Oui, à condition que la garantie RC après livraison ou intoxication alimentaire soit explicitement souscrite. Cette garantie n’est pas systématique dans les contrats d’entrée de gamme. Il convient de vérifier le plafond (1 500 000 euros minimum recommandé) et le périmètre territorial (France entière, voire monde entier pour les établissements touristiques).

Que se passe-t-il en cas de sinistre si je n’ai pas d’assurance multirisque ?

Le restaurateur supporte personnellement l’ensemble des frais : reconstruction, remplacement du matériel, indemnisation des tiers, pertes d’exploitation. En cas d’incendie majeur, la cessation des paiements est statistiquement constatée dans 60 % des cas selon les données de l’Observatoire de la FFA, faute de capacité à reconstituer l’outil de travail.

Mon assurance couvre-t-elle les avis négatifs et les diffamations en ligne ?

Seule la garantie de protection juridique professionnelle prend en charge les démarches contre un avis manifestement diffamant. Elle finance la mise en demeure de l’auteur, la procédure auprès de la plateforme et, si nécessaire, l’action en justice.
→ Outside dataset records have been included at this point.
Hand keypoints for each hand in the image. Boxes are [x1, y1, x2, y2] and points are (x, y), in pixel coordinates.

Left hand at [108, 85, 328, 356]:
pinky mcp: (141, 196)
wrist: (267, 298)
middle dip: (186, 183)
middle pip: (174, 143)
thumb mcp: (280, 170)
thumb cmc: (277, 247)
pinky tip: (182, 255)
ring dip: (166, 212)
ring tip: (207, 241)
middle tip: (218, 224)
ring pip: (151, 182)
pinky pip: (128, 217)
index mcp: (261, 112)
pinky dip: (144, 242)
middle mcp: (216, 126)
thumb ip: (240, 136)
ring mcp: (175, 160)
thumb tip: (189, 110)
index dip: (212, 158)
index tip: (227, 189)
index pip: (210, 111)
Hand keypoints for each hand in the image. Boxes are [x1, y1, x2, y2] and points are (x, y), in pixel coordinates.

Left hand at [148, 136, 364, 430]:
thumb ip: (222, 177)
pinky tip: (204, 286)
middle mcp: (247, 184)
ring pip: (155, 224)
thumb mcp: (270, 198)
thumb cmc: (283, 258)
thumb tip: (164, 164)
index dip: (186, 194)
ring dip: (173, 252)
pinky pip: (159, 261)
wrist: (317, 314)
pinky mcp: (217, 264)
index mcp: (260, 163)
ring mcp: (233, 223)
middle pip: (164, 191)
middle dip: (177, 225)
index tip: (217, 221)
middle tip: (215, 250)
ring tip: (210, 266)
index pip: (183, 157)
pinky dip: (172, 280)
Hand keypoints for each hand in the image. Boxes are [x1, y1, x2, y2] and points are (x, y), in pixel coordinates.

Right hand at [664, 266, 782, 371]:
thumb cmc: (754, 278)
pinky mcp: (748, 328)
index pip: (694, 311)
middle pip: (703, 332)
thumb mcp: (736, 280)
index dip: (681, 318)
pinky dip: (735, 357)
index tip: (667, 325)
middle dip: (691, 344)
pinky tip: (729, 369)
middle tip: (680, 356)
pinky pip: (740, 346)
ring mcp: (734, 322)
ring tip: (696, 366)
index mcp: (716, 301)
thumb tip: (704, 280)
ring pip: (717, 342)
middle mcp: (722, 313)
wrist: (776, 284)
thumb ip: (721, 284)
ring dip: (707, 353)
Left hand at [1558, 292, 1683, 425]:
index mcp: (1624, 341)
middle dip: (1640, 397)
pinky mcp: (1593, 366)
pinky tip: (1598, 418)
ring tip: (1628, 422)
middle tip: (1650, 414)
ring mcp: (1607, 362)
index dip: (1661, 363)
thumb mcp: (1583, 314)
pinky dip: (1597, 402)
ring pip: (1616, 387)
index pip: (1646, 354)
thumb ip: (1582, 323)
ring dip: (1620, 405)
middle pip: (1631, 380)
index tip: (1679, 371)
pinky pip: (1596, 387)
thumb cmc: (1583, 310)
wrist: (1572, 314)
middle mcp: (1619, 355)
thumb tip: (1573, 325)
La RC Pro ne couvre pas ce type de risque réputationnel.

Faut-il une assurance spécifique pour les soirées privatisées et les banquets ?

Les prestations occasionnelles de type traiteur ou privatisation doivent être déclarées à l’assureur. Si l’activité représente plus de 15 à 20 % du chiffre d’affaires, un avenant traiteur ou un contrat dédié est généralement plus protecteur et moins coûteux qu’une simple extension. Nous détaillons les garanties propres à ce périmètre dans notre dossier assurance événementielle pour les entreprises.

L’assurance prend-elle en charge une fermeture administrative ?

Oui, mais uniquement si la garantie pertes d’exploitation suite à fermeture administrative est expressément prévue au contrat. Elle s’applique aux fermetures consécutives à un sinistre garanti (incendie, dégât des eaux) ou à une décision préfectorale liée à un événement extérieur (épidémie, catastrophe naturelle). Les fermetures consécutives à une faute du restaurateur (manquement à l’hygiène) sont exclues.